Interviews, reconstructions and archive footage tell the story of the life and work of the highly influential anti-colonialist writer Frantz Fanon, author of ‘Black Skin, White Masks’
Fanon, has also been acclaimed for writing ‘The Wretched of the Earth’ and for his professional life as a psychiatric doctor in Algeria during its war of independence with France.

‘Frantz Fanon: Black Skin, White Mask is a seventy-minute drama-documentary film Isaac Julian and Mark Nash produced in 1996. The impetus for the film project was to restore to academic and artistic discourses a recognition of both the originality and contradictory nature of this major thinker. It was initially conceived as a reflection on the revival of interest in Fanon’s ideas in black visual and performance arts.

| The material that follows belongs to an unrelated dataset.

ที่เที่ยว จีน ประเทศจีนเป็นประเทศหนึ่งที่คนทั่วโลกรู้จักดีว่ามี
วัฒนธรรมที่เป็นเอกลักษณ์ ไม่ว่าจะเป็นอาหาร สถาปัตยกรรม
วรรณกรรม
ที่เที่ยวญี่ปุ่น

The black arts movement in Britain and North America had sought a more substantial basis for reflection on the black body and its representations. In development, the film’s mandate became broader to include other aspects of Fanon’s influence and legacy.’

Filmmaker and installation artist, Isaac Julien CBE RA, was born in 1960 in London, where he currently lives and works. His multi-screen film installations and photographs incorporate different artistic disciplines to create a poetic and unique visual language. His 1989 documentary-drama exploring author Langston Hughes and the Harlem Renaissance titled Looking for Langston garnered Julien a cult following while his 1991 debut feature Young Soul Rebels won the Semaine de la Critique prize at the Cannes Film Festival.

Having recently worked on conserving and restoring Looking for Langstonimages from his extensive archive, he exhibited of photographic works at Victoria Miro Gallery, London (2017), Jessica Silverman Gallery, San Francisco (2016) and Ron Mandos Gallery, Amsterdam (2016) with a screening of the film in its original 16mm print at Tate Britain.


Lumumba: La Mort du Prophète
(Death of A Prophet), France, 1990, 69 min
Director:Raoul Peck
Lumumba: La Mort du Prophète offers a unique opportunity to reconsider the life and legacy of one of the legendary figures of modern African history. Like Malcolm X, Patrice Lumumba is remembered less for his lasting achievements than as an enduring symbol of the struggle for self-determination. This deeply personal reflection by acclaimed filmmaker Raoul Peck on the events of Lumumba’s brief twelve month rise and fall is a moving memorial to a man described as a giant, a prophet, a devil, “a mystic of freedom,” and “the Elvis Presley of African politics.”
A film essay in the tradition of Night and Fog or The Sorrow and the Pity, Lumumba: La Mort du Prophète explores how any image inevitably represses the multiple stories surrounding it, how the past as preserved by the media is always in a sense the hostage of history’s winners. Therefore present-day Europe figures as prominently in Lumumba as the Congo in 1960, because Europe was the unseen hand behind the camera and the events leading to Lumumba’s assassination. Peck presents an unfamiliar Europe seen through the eyes of a visitor from the Third World – cold, affluent, a guilty present trying to forget its past. Yet, as this film testifies, Lumumba’s prophecy will not be silenced until Africa achieves its second independence where the promises of the first can be fulfilled.

RAOUL PECK was born in Port-au-Prince, Haiti. In 1961 his parents fled the Duvalier dictatorship, finding asylum and a new life in the recently independent Republic of Congo, which became their second home for nearly 25 years. Raoul Peck attended school in Leopoldville, later public school in Brooklyn, NY and finally Orleans, France. Upon completing his Baccalaureat, he left for Germany where he studied economics and industrial engineering. After completing his diploma, Raoul Peck worked for one year as a taxi driver in New York City while awaiting his acceptance at the German Film and Television Academy (DFFB) in Berlin. He was accepted along with 17 other colleagues into the class of 1984. While a student at the DFFB, Peck completed his first award-winning full-length feature–a film made for $150,000–HAITIAN CORNER, shot in Brooklyn and in Haiti. Other projects soon followed, establishing him as one of the most prominent and prolific black filmmakers.